### What to work on
Switch "contentieux" to "litiges" in the stretch of lines from the one containing "ARTICLES RÉCENTS" through the end of the records, and give those lines again with nothing else changed and the pictures left out.

### Listed records

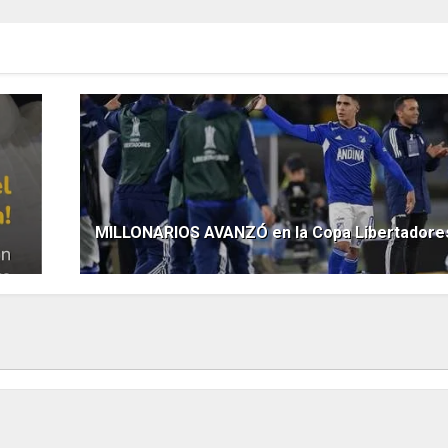
MILLONARIOS AVANZÓ en la Copa Libertadore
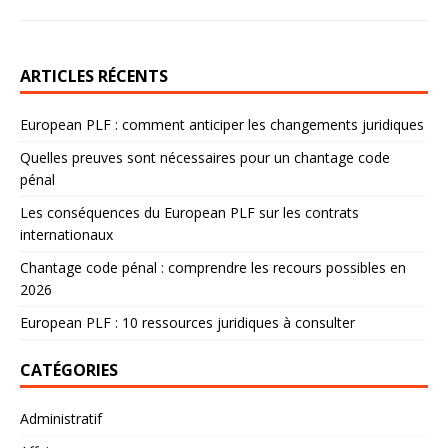
ARTICLES RÉCENTS
European PLF : comment anticiper les changements juridiques
Quelles preuves sont nécessaires pour un chantage code
pénal
Les conséquences du European PLF sur les contrats
internationaux
Chantage code pénal : comprendre les recours possibles en
2026
European PLF : 10 ressources juridiques à consulter
CATÉGORIES
Administratif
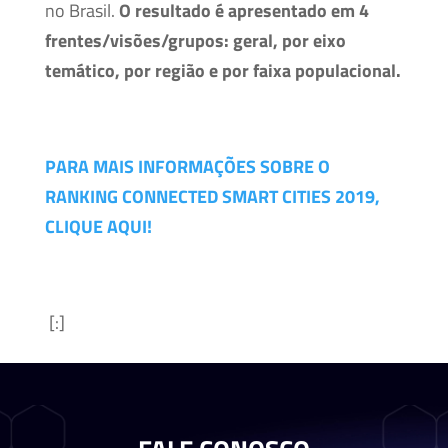
no Brasil.
O resultado é apresentado em 4
frentes/visões/grupos: geral, por eixo
temático, por região e por faixa populacional.
PARA MAIS INFORMAÇÕES SOBRE O
RANKING CONNECTED SMART CITIES 2019,
CLIQUE AQUI!
[:]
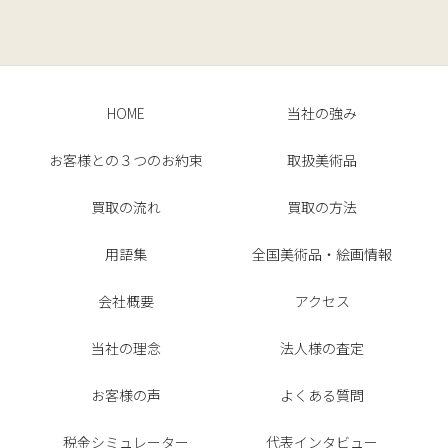
HOME
当社の強み
お客様との３つのお約束
取扱美術品
買取の流れ
買取の方法
用語集
全国美術品・絵画情報
会社概要
アクセス
当社の理念
法人様の査定
お客様の声
よくある質問
税金シミュレーター
代表インタビュー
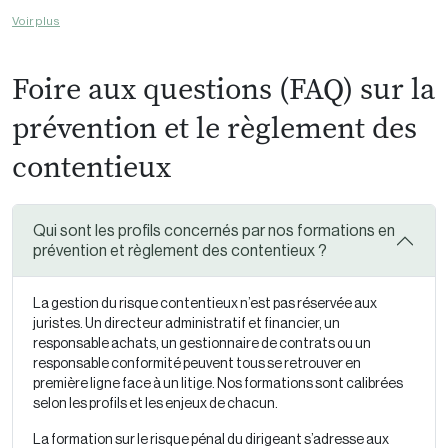
Voir plus
Foire aux questions (FAQ) sur la
prévention et le règlement des
contentieux
Qui sont les profils concernés par nos formations en
prévention et règlement des contentieux ?
La gestion du risque contentieux n’est pas réservée aux
juristes. Un directeur administratif et financier, un
responsable achats, un gestionnaire de contrats ou un
responsable conformité peuvent tous se retrouver en
première ligne face à un litige. Nos formations sont calibrées
selon les profils et les enjeux de chacun.
La formation sur le risque pénal du dirigeant s’adresse aux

### Task solution
ARTICLES RÉCENTS
European PLF : comment anticiper les changements juridiques
Quelles preuves sont nécessaires pour un chantage code
pénal
Les conséquences du European PLF sur les contrats
internationaux
Chantage code pénal : comprendre les recours possibles en
2026
European PLF : 10 ressources juridiques à consulter
CATÉGORIES
Administratif
no Brasil.
O resultado é apresentado em 4
frentes/visões/grupos: geral, por eixo
temático, por região e por faixa populacional.
PARA MAIS INFORMAÇÕES SOBRE O
RANKING CONNECTED SMART CITIES 2019,
CLIQUE AQUI!
[:]
HOME
当社の強み
お客様との３つのお約束
取扱美術品
買取の流れ
買取の方法
用語集
全国美術品・絵画情報
会社概要
アクセス
当社の理念
法人様の査定
お客様の声
よくある質問
税金シミュレーター
代表インタビュー
Voir plus
Foire aux questions (FAQ) sur la
prévention et le règlement des
litiges
Qui sont les profils concernés par nos formations en
prévention et règlement des litiges ?
La gestion du risque litiges n’est pas réservée aux
juristes. Un directeur administratif et financier, un
responsable achats, un gestionnaire de contrats ou un
responsable conformité peuvent tous se retrouver en
première ligne face à un litige. Nos formations sont calibrées
selon les profils et les enjeux de chacun.
La formation sur le risque pénal du dirigeant s’adresse aux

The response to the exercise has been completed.